◆ **ИСХОДНЫЙ ТЕКСТ**
+--
Кажется, именно так взглянул и Петр на первое, с его же, Петровых, слов писанное учеником его и духовным сыном Марком, Евангелие. «Петр, — сообщает Климент Александрийский, видимо, очень древнее и подлинное, потому что невероятное для нас, свидетельство, — Петр, узнав, что Марк пишет Евангелие, не возбранял ему и не поощрял его».[75] Значит, остался равнодушен, прошел мимо и взглянуть не захотел, а если и взглянул, то косо, с «тоской и тревогой», может быть, ничего не сказал, но подумал: «И он! Добро бы молодые, кто не видел и не слышал, а ведь он видел и слышал все»…

Петр, Верховный Апостол, «не поощрил», не благословил — отверг Евангелие. Это так странно, страшно, что мы ушам своим не верим. И Церковь, через несколько лет, уже не поверила, поспешила другими сказаниями, позднейшими, смыть это пятно с памяти Петра — своей собственной: «Петр, по откровению Духа Св., радуется, что Марк пишет Евангелие», и «подтверждает написанное»; или даже «велит написать»; или, наконец, сам «диктует».[76]

Чтобы все это понять, хоть отчасти, мы должны вспомнить, что люди эти, отвергавшие Евангелие, своими ушами слышали, своими глазами видели живого Христа — Солнце, и после Него — при Нем (Он все еще с ними, живой), Евангелие — как тусклая свеча на солнце. Но вот наступил день, когда пришлось им решить, согласиться, что чего-то не поняли они в словах Господних о Пришествии, хотя, казалось бы, как не понять так страшно ясно сказанного: «некоторые из вас не умрут, как уже увидят Сына человеческого»? (Мт. 16, 28). Все или почти все умерли и не увидели. Тут был для них такой «соблазн», skandalon, что спасти от него мог только Он сам, тогда все еще с ними, живой. А все-таки согласиться пришлось, что не завтра придет, а через много лет, — может быть, много веков; люди долго еще будут умирать и рождаться (прежде и в это не очень верили или об этом не очень думали), и, значит, люди могут (нам и теперь это страшно подумать, — каково же было им!), люди могут забыть Христа. И вот только тогда, когда все это поняли они, — перед тем, чтобы сойти из солнца — «дня Господня» — в черный-черный, длинный-длинный, подземный ход — века от первого до второго пришествия, — начали, скрепя сердце, зажигать свечу — писать Евангелие.
+--
◆ **ЗАПИСИ НАБОРА ДАННЫХ**
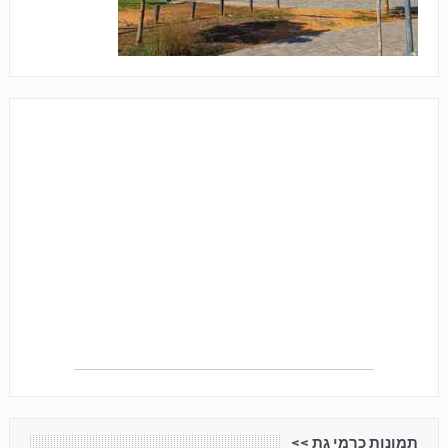
תמונות כרמי גת <<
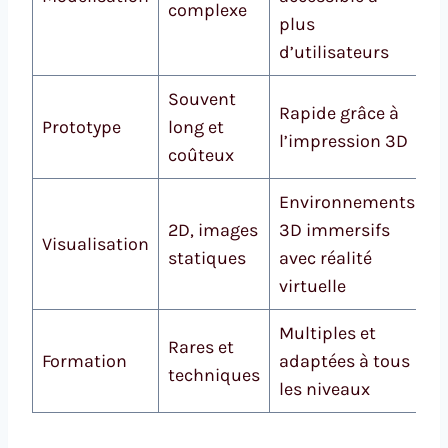
complexe
plus
d’utilisateurs
Souvent
Rapide grâce à
Prototype
long et
l’impression 3D
coûteux
Environnements
2D, images
3D immersifs
Visualisation
statiques
avec réalité
virtuelle
Multiples et
Rares et
Formation
adaptées à tous
techniques
les niveaux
+--
◆ **ЗАДАНИЯ**
a. Ответьте по тексту о Петре и Евангелии от Марка:
(i) Как, по свидетельству Климента Александрийского, отнесся Петр к тому, что Марк пишет Евангелие?
(ii) На какое место из Евангелия от Матфея ссылается текст?
(iii) С чем сравнивается Евангелие рядом с живым Христом?
b. Продолжите текст о Петре и Евангелии от Марка после его последнего предложения.

◆ **ОТВЕТЫ**
a.
(i) Петр не возбранял Марку и не поощрял его.
(ii) На Мт. 16, 28.
(iii) С тусклой свечой на солнце.

b.
Все это нам очень трудно, почти невозможно понять; но без этого мы никогда не поймем, что такое Евангелие, а главное, не увидим того, что за ним — живую жизнь живого Христа, неизвестную — Неизвестного.

VI

Первая досиноптическая запись, вошедшая потом в синоптиков (synoptikoi, значит Со-видцы, Со-гласники, в противоположность Иоанну, Не-согласнику), появилась, в Палестине. Иисусовой родине, и на Его родном, арамейском языке, вероятно, около 40-х годов, прежде, чем вымерло Его поколение;[77] но запись эта еще не имела ходу, разве только как пособие для вступавших в общину, младших братьев, не видевших и не слышавших самого Господа, чтобы выучивать наизусть «слова Господни».[78]

В 73 г., в конце Иудейской войны, первые христиане бежали из разрушенного Иерусалима, в соседний город, Пеллу (Pêlla), а затем, дальше, в Кокабу (Kokaba), в Батанейской области царя Ирода Агриппы II, почти на границе Набатейского царства (Аравии). Здесь же поселились и родственники Иисуса, в том числе поверившие в Него, наконец, братья.[79] Первое воркование этих Батанейских, от бури в щель скалы, в тишину восходящего солнца — царства Божьего, укрывшихся, белых голубей — «нищих Божьих», ebionim, первые записанные «слова Господни», logia kyriaka.

Можем ли мы верить, что они записаны с точностью? Можем. Тесно жмутся все друг к другу в этой голубиной стае: братская сближенность — одна душа. Его, в одном. Его же, теле, — лучшая для нас порука точной памяти; что забудет один, — другие напомнят; в чем ошибется, — поправят. Помнят не только слова Его, но и звуки живого голоса, лицо, взгляд, движение, с какими слова были сказаны, и где, и когда: все, как сейчас, помнят, потому что любят.

VII

Чудной крепости и свежести древней, устной памяти, по опыту нашей, письменной, загроможденной и расслабленной, мы себе и представить не можем. Весь огромный Талмуд, так же, как Риг-Веды (16 000 стихов) и Коран, сохранялся в устной памяти, в течение веков. «Доброго ученика память крепчайшим цементом обложенному водоему подобна: капли не вытечет», — говорят учителя Талмуда.[80]

Внешней силе памяти помогает внутренняя сила слов Господних.

Никогда человек не говорил так, как этот Человек. (Ио. 7, 46).